## The exercise
Report how many lines in the entries contain the word "Carolina", giving only the number.

[Records from a collection]
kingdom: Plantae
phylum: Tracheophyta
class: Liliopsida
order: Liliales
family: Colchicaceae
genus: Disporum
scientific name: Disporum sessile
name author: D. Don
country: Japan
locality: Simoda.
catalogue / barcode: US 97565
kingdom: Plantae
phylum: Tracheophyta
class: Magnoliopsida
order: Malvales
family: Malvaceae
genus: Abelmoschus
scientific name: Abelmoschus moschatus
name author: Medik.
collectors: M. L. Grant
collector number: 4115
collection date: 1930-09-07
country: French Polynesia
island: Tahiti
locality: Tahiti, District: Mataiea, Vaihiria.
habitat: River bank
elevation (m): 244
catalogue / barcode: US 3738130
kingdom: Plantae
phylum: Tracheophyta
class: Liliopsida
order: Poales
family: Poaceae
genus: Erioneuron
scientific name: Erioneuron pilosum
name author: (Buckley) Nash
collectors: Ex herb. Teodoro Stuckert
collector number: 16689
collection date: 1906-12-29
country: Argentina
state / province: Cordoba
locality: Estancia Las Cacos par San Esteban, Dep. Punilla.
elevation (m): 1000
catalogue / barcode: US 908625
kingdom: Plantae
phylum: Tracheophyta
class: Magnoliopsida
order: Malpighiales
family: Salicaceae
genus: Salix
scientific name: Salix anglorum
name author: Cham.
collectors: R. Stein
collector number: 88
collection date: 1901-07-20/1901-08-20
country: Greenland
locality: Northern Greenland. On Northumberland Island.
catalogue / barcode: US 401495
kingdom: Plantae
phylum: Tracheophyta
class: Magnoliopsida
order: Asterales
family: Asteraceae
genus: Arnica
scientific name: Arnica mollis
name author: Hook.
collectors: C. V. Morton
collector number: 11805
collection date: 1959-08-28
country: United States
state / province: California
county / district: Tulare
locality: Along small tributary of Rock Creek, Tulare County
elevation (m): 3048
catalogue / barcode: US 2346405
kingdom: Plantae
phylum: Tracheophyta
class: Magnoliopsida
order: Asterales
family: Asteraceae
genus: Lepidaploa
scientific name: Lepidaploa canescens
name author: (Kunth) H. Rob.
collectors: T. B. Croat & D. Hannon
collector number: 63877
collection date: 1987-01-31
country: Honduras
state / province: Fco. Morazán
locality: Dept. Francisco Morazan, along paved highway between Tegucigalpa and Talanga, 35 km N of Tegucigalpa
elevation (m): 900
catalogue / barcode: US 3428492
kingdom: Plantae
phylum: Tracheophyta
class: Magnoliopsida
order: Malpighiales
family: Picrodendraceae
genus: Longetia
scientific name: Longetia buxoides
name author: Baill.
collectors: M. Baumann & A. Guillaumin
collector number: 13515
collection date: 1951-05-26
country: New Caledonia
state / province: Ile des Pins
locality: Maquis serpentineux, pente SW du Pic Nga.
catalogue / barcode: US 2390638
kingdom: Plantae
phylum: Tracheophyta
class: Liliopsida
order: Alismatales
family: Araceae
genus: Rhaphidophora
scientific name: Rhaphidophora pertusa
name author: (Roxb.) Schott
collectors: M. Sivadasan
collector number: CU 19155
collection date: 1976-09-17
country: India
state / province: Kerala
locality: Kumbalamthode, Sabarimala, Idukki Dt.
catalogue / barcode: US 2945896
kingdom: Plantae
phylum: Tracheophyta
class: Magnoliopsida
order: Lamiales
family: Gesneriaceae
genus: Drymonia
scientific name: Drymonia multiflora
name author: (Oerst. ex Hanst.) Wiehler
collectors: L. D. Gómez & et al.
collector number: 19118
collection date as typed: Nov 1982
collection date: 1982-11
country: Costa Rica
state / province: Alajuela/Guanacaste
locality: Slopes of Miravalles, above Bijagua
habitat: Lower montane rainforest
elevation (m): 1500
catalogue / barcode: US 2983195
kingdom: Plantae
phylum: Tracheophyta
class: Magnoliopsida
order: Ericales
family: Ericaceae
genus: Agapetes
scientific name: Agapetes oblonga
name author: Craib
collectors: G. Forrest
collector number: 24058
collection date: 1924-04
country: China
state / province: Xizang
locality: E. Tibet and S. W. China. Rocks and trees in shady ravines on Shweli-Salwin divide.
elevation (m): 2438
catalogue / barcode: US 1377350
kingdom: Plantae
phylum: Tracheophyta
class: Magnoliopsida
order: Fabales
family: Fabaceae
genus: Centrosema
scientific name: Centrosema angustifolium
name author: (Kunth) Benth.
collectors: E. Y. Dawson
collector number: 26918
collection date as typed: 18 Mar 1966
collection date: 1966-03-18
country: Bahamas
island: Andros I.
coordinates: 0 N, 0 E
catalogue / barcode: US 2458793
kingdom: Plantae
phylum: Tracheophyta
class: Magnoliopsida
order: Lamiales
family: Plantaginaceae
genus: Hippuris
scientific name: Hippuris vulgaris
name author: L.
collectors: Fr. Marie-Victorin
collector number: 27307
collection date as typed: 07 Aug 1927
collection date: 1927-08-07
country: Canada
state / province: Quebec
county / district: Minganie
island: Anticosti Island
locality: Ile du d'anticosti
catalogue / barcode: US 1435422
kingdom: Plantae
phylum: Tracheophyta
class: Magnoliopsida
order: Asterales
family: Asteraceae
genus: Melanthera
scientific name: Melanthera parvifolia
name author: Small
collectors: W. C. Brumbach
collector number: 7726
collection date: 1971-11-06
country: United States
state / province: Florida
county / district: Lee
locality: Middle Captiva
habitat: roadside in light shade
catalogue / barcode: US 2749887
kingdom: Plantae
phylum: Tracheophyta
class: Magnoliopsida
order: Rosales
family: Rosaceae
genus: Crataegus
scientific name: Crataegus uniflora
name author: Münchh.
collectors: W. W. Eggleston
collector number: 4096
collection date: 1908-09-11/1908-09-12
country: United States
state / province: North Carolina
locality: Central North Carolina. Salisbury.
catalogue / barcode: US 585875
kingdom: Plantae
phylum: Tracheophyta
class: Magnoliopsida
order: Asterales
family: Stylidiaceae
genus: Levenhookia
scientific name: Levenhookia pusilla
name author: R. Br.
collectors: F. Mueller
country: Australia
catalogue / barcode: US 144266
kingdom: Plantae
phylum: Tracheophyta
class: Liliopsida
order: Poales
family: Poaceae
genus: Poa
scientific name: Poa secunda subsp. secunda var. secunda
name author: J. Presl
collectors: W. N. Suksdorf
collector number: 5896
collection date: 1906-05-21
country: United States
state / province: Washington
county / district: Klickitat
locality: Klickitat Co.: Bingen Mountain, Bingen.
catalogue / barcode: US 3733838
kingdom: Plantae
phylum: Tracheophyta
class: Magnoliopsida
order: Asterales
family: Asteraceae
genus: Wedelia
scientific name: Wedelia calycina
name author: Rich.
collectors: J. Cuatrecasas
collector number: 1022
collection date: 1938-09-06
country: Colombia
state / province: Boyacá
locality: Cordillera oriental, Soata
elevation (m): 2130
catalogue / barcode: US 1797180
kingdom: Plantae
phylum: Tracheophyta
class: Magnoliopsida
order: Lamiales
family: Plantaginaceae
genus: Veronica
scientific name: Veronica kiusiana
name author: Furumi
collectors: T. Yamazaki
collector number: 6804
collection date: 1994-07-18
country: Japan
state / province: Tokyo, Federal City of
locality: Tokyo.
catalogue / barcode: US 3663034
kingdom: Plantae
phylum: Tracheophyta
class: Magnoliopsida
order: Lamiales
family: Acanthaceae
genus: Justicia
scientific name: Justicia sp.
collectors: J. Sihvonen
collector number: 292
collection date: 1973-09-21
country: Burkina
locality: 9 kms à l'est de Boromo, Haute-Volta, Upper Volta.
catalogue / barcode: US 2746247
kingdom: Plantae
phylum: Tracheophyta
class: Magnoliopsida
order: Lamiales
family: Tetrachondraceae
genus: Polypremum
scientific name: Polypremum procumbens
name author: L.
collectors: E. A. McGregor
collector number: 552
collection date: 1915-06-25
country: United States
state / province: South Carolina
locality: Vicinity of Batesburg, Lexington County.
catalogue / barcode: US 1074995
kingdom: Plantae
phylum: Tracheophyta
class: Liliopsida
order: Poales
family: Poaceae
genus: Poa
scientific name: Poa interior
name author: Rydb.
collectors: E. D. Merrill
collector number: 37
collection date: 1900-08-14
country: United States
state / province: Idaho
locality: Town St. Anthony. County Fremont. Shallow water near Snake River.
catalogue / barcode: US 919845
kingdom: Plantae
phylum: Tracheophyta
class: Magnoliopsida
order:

## Solution for this exercise
3